Stylish
The Master
A film about two disagreeable characters that’s full of style but has nothing to say
Ajit Duara
Ajit Duara
24 Mar, 2013
A film about two disagreeable characters that’s full of style but has nothing to say
The Master is about two unlikable characters. It is set in the early 1950s and is about Freddie Quell, a shell- shocked psychotic discharged from the US navy after the end of World War II, and about Lancaster Dodd, a philosopher, exploiter and charlatan who takes Freddie under his wing and brainwashes him.

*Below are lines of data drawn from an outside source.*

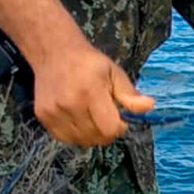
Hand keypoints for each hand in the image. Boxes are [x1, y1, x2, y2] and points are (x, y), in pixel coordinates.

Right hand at [31, 43, 155, 145]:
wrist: (54, 52)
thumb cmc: (89, 63)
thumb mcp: (114, 73)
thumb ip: (130, 94)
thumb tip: (149, 106)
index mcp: (90, 92)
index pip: (110, 129)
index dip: (120, 127)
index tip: (119, 117)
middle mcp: (69, 104)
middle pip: (97, 138)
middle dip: (107, 130)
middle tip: (105, 114)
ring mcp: (54, 113)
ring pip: (82, 141)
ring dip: (92, 133)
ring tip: (91, 114)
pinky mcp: (44, 118)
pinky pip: (66, 139)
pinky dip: (76, 134)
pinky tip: (78, 117)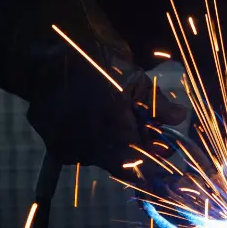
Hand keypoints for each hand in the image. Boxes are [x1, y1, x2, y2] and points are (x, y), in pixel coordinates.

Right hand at [26, 55, 188, 182]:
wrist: (47, 57)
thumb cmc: (96, 64)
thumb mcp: (134, 79)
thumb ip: (158, 104)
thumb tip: (179, 117)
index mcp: (115, 134)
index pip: (140, 169)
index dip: (153, 167)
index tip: (162, 157)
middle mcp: (90, 149)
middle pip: (120, 164)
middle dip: (133, 151)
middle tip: (140, 131)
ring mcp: (68, 149)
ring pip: (98, 157)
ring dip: (109, 144)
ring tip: (109, 116)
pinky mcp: (53, 144)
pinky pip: (77, 150)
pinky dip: (87, 140)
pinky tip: (87, 118)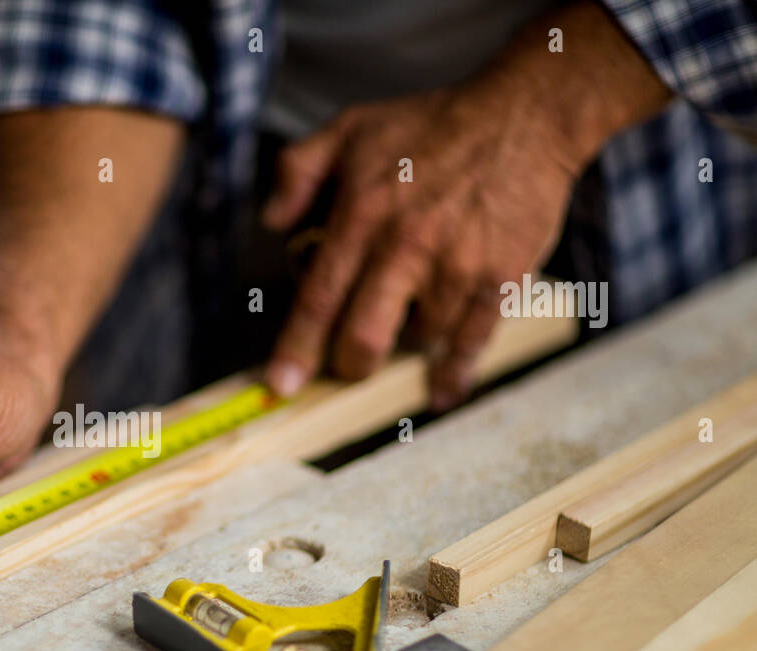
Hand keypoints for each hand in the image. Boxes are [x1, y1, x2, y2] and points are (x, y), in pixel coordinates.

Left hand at [260, 1, 668, 409]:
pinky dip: (454, 373)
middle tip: (346, 365)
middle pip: (364, 338)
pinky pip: (472, 343)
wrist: (524, 116)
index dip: (297, 348)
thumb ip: (297, 172)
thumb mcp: (349, 129)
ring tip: (405, 323)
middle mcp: (406, 246)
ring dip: (405, 346)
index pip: (318, 298)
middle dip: (348, 365)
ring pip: (417, 342)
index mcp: (362, 213)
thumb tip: (271, 222)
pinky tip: (441, 388)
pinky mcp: (501, 278)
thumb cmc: (432, 125)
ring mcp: (457, 266)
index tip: (281, 384)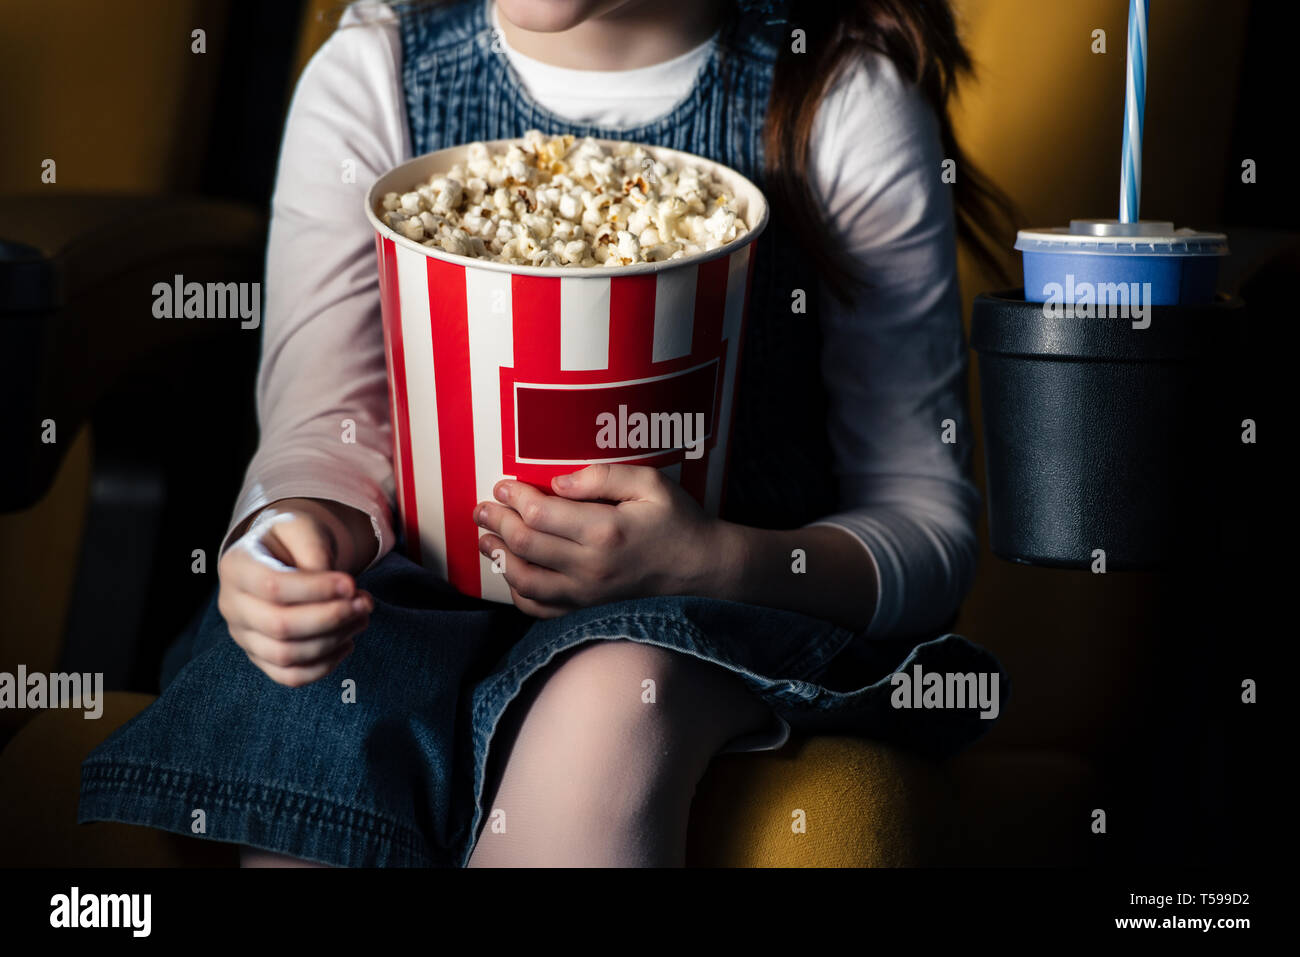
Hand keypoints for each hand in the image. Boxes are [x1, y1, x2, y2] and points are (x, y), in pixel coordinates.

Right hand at [217, 498, 374, 686]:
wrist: (282, 555)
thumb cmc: (293, 539)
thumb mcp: (303, 527)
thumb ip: (316, 550)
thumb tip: (338, 590)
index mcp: (237, 566)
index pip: (272, 587)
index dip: (317, 590)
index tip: (352, 584)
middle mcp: (232, 605)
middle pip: (279, 626)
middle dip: (331, 618)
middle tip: (366, 603)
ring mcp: (243, 636)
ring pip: (285, 656)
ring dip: (333, 641)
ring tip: (361, 618)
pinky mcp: (260, 657)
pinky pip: (290, 676)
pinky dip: (324, 667)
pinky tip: (347, 643)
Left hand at [473, 464, 727, 616]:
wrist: (705, 572)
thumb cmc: (680, 522)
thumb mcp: (650, 483)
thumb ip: (602, 477)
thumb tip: (556, 484)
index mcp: (604, 530)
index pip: (539, 513)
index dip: (512, 497)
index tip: (502, 485)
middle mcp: (590, 567)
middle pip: (524, 544)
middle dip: (496, 523)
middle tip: (481, 508)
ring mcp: (587, 595)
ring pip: (524, 580)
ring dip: (497, 558)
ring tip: (484, 540)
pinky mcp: (588, 611)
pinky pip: (540, 608)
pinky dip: (517, 592)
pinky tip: (510, 573)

Both characters are unpleasant, and it is to director Paul Thomas Anderson’s credit that he sustains a film with two people who are so disagreeable. Lancaster (Philip Seymour Hoffman) is modelled on Scientology founder L Ron Hubbard, though the film is not about him. He is, what we would call a ‘godman’ in India, but without god, so to speak. He talks of the transmigration of souls and how we all inhabit shells that contain the problems of this life, and how we can solve these by tracing our ‘original’ souls. He preys on the susceptible, but only the wealthy susceptible, and with his mix of philosophy, spirituality and pseudo-science, makes a good living off ‘The Cause’.
Freddie (Joaquin Phoenix) is not the ideal disciple. First of all, he is as poor as a church mouse, and then, given to violent and uncontrollable rages. Is Lancaster setting an example for his movement by attempting to correct the course of a problematic soul? Is there a latent homo-erotic relationship between the men? Anderson never makes it clear, and by leaving most of his film up in the air, he seems to have made the perfect ‘art’ film, full of style but with nothing to say.
We, susceptible souls from a previous incarnation, must interpret The Master. There are significant clues, though. The movie is shot on 65mm film, to give you sharper resolution to analyse a foggy idea, and the glowing light sets the period, because, as we know, light, in the 1950s, before air pollution, was very different.
All said, The Master is interesting and well acted, but ultimately an intellectual and emotional vacuum.